Giving Thanks
“Thanksgiving, after all, is a word of action.” It’s been well over a decade since I clipped this comic from the morning paper (the Boulder Daily Camera) at my Mom’s house in Colorado one Thanksgiving morning.
I remember sitting at the sun-soaked kitchen table after having slept in, sipping steaming tea and taking in all the usual Thanksgiving kitchen smells. I remember feeling relaxed and grateful to be home with my family. And I remember being really struck by this little rectangle of colored ink on newsprint, the words it contained, and their full meaning. It’s not often, after all, that something from the funny pages speaks to you so deeply that you cut it out and carry it around with you for years afterwards.
This year I won’t be home for Thanksgiving. At most these days, we make it home for the holiday every other year (although I make sure there are Cape Cod cranberries on the table each year, regardless of whether they’ve been hand delivered or not). But this was supposed to be a Colorado Thanksgiving year. There’s a lot of sadness in me about not being able to be with my family, to hang out with my brother and nephew and nieces, to take the traditional Thanksgiving walkabout with my Dad. And the sharing of food, and stories, and hugs, and laughter…being with the people I love most in the world.
That grief is being shared by a lot of people this year, as the pandemic continues to rage and we all struggle with how to do the right thing. There’s a lot of shared emotion about missing Thanksgiving and Thanksgiving “not happening”…really, just a lot of “missing.”
So this year, perhaps more than any other since I first clipped that snippet of paper from my Mom’s newspaper, I’m coming back to the message within it, the message that changed the way I’ve spelled the word ever since: ThanksGiving, with a capital G. When I think about it this way, ThanksGiving is as much a state of mind as it is a date on a calendar. It is a word of action. There is always something to give thanks for, something to be grateful for (in my case, an awful lot of things). Most importantly, there is always some kindness we can actively pass forward.

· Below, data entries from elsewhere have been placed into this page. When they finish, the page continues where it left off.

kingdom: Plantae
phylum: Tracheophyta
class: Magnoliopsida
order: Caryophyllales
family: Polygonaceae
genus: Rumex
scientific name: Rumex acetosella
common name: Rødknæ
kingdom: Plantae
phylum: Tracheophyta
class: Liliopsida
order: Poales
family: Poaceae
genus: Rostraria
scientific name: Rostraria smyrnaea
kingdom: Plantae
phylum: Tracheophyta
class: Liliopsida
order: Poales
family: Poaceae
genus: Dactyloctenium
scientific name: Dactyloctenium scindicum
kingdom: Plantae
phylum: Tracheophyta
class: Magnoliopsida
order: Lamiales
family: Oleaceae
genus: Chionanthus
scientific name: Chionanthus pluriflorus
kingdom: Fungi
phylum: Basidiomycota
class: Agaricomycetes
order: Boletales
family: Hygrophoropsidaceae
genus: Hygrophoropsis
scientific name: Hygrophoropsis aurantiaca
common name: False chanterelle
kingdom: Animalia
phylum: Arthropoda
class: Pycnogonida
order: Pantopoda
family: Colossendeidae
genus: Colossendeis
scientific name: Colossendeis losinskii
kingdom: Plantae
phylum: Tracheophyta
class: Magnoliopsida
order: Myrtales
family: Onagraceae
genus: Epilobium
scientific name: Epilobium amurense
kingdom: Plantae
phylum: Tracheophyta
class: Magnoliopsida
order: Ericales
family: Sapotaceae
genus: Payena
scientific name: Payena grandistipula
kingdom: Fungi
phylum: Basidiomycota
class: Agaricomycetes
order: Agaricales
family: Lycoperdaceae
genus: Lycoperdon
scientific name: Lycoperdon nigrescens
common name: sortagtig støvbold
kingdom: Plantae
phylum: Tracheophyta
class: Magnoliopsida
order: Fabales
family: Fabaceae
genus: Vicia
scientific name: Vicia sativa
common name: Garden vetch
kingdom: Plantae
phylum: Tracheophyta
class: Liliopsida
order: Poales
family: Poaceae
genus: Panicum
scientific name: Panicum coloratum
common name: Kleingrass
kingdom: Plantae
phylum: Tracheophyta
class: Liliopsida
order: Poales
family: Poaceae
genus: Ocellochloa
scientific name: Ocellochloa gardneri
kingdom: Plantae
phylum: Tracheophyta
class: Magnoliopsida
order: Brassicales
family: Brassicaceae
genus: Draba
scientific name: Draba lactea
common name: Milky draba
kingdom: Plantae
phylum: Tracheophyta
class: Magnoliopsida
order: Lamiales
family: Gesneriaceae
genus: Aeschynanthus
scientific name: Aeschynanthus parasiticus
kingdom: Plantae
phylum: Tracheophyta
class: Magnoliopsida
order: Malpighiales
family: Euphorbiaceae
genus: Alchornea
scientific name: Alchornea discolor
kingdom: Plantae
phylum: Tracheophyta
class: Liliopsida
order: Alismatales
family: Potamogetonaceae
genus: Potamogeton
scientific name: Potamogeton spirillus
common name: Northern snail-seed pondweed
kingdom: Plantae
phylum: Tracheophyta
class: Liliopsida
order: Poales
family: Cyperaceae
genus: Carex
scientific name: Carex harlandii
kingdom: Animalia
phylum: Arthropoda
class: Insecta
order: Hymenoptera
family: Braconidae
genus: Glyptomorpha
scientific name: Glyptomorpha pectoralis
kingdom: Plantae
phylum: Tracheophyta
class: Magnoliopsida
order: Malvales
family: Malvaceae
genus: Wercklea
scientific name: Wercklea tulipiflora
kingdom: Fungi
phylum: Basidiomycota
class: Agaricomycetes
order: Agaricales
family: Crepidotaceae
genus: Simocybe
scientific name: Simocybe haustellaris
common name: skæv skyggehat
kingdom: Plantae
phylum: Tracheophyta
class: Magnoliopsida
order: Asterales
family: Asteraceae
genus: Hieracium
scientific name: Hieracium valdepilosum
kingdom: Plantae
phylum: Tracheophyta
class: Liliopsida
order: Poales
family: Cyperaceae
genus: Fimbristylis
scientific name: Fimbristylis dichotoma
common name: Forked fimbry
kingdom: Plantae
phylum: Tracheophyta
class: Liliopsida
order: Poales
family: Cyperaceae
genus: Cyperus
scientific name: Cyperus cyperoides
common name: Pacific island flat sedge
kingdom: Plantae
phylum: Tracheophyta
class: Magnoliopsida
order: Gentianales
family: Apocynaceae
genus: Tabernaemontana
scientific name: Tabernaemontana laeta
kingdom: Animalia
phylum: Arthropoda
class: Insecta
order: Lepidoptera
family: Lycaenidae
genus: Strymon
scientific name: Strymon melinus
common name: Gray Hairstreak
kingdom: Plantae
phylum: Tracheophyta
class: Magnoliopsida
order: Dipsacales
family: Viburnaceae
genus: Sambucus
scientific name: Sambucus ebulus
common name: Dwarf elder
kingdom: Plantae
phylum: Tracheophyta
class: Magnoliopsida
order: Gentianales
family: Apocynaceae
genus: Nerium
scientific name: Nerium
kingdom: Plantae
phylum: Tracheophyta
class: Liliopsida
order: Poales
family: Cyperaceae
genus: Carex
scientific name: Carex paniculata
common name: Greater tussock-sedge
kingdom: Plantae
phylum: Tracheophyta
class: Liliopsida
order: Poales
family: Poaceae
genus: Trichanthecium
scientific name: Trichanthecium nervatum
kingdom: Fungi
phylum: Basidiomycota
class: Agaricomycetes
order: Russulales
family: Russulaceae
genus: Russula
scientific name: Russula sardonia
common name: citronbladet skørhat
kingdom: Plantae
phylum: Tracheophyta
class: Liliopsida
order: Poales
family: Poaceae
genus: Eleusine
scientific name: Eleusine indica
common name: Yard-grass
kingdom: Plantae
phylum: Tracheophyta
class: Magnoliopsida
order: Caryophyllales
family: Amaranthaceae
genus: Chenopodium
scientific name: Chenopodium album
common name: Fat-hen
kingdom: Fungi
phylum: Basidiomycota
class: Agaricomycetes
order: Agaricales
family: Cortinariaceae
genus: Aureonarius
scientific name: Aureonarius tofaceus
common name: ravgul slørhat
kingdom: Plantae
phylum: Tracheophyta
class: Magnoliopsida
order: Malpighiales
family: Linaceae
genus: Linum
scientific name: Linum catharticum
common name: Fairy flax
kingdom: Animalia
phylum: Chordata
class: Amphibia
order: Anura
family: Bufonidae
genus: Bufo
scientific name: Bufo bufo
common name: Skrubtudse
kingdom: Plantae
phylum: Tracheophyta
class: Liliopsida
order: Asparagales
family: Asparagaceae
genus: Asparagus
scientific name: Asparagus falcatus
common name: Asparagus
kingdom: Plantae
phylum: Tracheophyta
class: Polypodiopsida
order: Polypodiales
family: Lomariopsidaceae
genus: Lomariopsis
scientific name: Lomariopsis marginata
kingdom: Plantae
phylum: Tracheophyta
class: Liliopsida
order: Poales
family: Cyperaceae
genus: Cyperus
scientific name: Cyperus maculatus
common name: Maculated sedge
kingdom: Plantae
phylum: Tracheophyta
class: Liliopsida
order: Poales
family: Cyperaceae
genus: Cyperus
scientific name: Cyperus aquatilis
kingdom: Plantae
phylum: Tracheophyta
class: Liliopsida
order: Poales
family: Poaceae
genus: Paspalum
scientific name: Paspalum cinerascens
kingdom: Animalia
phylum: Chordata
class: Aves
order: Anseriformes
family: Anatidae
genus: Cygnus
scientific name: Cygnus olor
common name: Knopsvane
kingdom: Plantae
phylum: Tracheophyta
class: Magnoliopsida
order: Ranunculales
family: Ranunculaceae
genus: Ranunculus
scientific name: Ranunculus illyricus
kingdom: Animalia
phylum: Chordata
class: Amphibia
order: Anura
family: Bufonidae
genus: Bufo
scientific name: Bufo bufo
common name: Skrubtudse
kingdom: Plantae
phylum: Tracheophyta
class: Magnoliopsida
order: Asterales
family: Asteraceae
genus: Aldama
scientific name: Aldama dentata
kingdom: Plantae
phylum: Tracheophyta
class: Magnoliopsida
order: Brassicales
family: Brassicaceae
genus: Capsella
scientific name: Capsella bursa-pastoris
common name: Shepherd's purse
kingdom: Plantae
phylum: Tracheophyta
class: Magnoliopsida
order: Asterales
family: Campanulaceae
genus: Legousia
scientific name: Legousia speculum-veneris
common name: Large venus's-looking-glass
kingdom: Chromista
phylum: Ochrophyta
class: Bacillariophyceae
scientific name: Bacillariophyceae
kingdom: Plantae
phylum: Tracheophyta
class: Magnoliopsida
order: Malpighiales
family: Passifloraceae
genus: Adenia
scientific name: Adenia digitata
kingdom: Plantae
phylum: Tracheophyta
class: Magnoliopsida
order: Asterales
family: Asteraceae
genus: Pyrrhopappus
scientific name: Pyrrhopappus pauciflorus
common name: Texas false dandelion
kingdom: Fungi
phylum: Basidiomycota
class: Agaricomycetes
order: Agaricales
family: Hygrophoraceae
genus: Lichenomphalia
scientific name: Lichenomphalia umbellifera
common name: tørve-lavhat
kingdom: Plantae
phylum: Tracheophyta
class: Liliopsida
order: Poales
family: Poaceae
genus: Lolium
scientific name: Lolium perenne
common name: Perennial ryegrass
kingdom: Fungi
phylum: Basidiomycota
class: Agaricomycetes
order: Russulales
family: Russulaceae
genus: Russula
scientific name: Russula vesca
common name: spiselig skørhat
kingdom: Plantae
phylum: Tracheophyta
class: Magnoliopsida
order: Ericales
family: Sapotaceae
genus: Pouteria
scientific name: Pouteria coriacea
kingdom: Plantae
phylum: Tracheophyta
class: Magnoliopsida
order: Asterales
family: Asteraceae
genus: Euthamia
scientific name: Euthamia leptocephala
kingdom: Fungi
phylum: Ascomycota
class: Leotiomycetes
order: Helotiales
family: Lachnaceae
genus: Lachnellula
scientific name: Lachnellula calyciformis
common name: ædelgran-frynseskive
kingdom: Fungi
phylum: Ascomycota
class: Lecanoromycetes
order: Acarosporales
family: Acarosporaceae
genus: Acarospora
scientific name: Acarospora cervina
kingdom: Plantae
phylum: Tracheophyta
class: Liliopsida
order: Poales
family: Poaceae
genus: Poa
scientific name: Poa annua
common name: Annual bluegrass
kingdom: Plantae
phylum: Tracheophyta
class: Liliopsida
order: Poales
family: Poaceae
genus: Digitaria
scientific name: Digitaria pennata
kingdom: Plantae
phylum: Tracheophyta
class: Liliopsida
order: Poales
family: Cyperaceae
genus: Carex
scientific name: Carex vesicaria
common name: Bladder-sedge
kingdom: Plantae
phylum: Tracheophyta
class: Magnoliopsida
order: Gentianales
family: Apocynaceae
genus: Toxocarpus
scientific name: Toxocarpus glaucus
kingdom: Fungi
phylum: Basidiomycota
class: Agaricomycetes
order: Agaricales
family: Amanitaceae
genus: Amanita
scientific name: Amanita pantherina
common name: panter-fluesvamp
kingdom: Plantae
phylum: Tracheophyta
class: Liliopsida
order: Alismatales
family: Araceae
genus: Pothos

Without depreciating the sadness I feel (it is genuine and I honor it), I am also making space alongside it for an equally valid emotion: gratitude. Because my family is safe, healthy, and well. Because I will be spending the holiday with my husband, who is my favorite human on the planet. Because there will be bounty on my table. Because I live in an incredibly beautiful place, where I can breathe deeply the smell of the sea. Because I am blessed to share the practice of yoga with others. Because the list goes on.
In this week of ThanksGiving, I’ll be closing my yoga classes with these words from Buddhist meditation teacher Jack Kornfield. Happy ThanksGiving.
Gratitude is a gracious acknowledgement of all that sustains us, a bow to our blessings, great and small, an appreciation of the moments of good fortune that sustain our life every day. Gratitude is confidence in life itself. It is not sentimental, not jealous, nor judgmental. Gratitude does not envy or compare. Gratitude receives in wonder the myriad offerings of the rain and the earth, the care that supports every single life.